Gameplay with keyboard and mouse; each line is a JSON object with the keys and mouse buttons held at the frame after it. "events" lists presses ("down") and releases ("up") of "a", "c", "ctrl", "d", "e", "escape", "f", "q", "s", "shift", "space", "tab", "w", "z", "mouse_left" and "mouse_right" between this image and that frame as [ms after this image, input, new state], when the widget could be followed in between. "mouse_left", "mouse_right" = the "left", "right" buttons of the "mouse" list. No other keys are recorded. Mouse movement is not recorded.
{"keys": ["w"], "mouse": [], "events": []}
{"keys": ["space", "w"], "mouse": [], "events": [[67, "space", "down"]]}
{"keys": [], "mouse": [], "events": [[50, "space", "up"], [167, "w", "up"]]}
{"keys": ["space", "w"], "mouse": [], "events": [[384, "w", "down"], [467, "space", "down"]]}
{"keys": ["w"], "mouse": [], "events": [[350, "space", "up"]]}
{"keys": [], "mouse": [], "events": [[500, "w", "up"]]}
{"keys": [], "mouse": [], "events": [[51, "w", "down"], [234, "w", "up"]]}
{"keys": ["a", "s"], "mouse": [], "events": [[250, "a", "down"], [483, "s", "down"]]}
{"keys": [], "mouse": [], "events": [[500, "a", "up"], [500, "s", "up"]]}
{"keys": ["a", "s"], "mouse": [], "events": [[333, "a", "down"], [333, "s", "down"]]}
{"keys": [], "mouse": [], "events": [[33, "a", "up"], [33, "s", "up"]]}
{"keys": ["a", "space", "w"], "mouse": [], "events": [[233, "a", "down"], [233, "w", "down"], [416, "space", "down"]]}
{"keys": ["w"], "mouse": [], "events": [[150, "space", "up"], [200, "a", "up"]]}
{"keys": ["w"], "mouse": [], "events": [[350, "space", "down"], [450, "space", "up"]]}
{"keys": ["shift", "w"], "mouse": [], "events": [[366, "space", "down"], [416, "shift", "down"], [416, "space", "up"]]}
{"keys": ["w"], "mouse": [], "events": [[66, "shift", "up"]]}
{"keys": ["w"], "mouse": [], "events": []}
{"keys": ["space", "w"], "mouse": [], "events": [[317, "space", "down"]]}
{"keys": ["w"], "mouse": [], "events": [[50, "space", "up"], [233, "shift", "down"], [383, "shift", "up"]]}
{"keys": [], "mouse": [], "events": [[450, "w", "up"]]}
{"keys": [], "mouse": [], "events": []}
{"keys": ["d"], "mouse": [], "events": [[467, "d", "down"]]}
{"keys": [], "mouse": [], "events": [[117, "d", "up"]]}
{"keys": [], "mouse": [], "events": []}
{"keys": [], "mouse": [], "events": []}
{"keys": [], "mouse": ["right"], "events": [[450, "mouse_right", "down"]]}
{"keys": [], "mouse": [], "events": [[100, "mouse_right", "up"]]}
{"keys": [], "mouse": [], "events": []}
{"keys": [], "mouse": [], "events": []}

* * *

**WHAT THE TASK REQUIRES**:
Each record must be restated word for word, including the last line.

**TASK ANSWER**:
Gameplay with keyboard and mouse; each line is a JSON object with the keys and mouse buttons held at the frame after it. "events" lists presses ("down") and releases ("up") of "a", "c", "ctrl", "d", "e", "escape", "f", "q", "s", "shift", "space", "tab", "w", "z", "mouse_left" and "mouse_right" between this image and that frame as [ms after this image, input, new state], when the widget could be followed in between. "mouse_left", "mouse_right" = the "left", "right" buttons of the "mouse" list. No other keys are recorded. Mouse movement is not recorded.
{"keys": ["w"], "mouse": [], "events": []}
{"keys": ["space", "w"], "mouse": [], "events": [[67, "space", "down"]]}
{"keys": [], "mouse": [], "events": [[50, "space", "up"], [167, "w", "up"]]}
{"keys": ["space", "w"], "mouse": [], "events": [[384, "w", "down"], [467, "space", "down"]]}
{"keys": ["w"], "mouse": [], "events": [[350, "space", "up"]]}
{"keys": [], "mouse": [], "events": [[500, "w", "up"]]}
{"keys": [], "mouse": [], "events": [[51, "w", "down"], [234, "w", "up"]]}
{"keys": ["a", "s"], "mouse": [], "events": [[250, "a", "down"], [483, "s", "down"]]}
{"keys": [], "mouse": [], "events": [[500, "a", "up"], [500, "s", "up"]]}
{"keys": ["a", "s"], "mouse": [], "events": [[333, "a", "down"], [333, "s", "down"]]}
{"keys": [], "mouse": [], "events": [[33, "a", "up"], [33, "s", "up"]]}
{"keys": ["a", "space", "w"], "mouse": [], "events": [[233, "a", "down"], [233, "w", "down"], [416, "space", "down"]]}
{"keys": ["w"], "mouse": [], "events": [[150, "space", "up"], [200, "a", "up"]]}
{"keys": ["w"], "mouse": [], "events": [[350, "space", "down"], [450, "space", "up"]]}
{"keys": ["shift", "w"], "mouse": [], "events": [[366, "space", "down"], [416, "shift", "down"], [416, "space", "up"]]}
{"keys": ["w"], "mouse": [], "events": [[66, "shift", "up"]]}
{"keys": ["w"], "mouse": [], "events": []}
{"keys": ["space", "w"], "mouse": [], "events": [[317, "space", "down"]]}
{"keys": ["w"], "mouse": [], "events": [[50, "space", "up"], [233, "shift", "down"], [383, "shift", "up"]]}
{"keys": [], "mouse": [], "events": [[450, "w", "up"]]}
{"keys": [], "mouse": [], "events": []}
{"keys": ["d"], "mouse": [], "events": [[467, "d", "down"]]}
{"keys": [], "mouse": [], "events": [[117, "d", "up"]]}
{"keys": [], "mouse": [], "events": []}
{"keys": [], "mouse": [], "events": []}
{"keys": [], "mouse": ["right"], "events": [[450, "mouse_right", "down"]]}
{"keys": [], "mouse": [], "events": [[100, "mouse_right", "up"]]}
{"keys": [], "mouse": [], "events": []}
{"keys": [], "mouse": [], "events": []}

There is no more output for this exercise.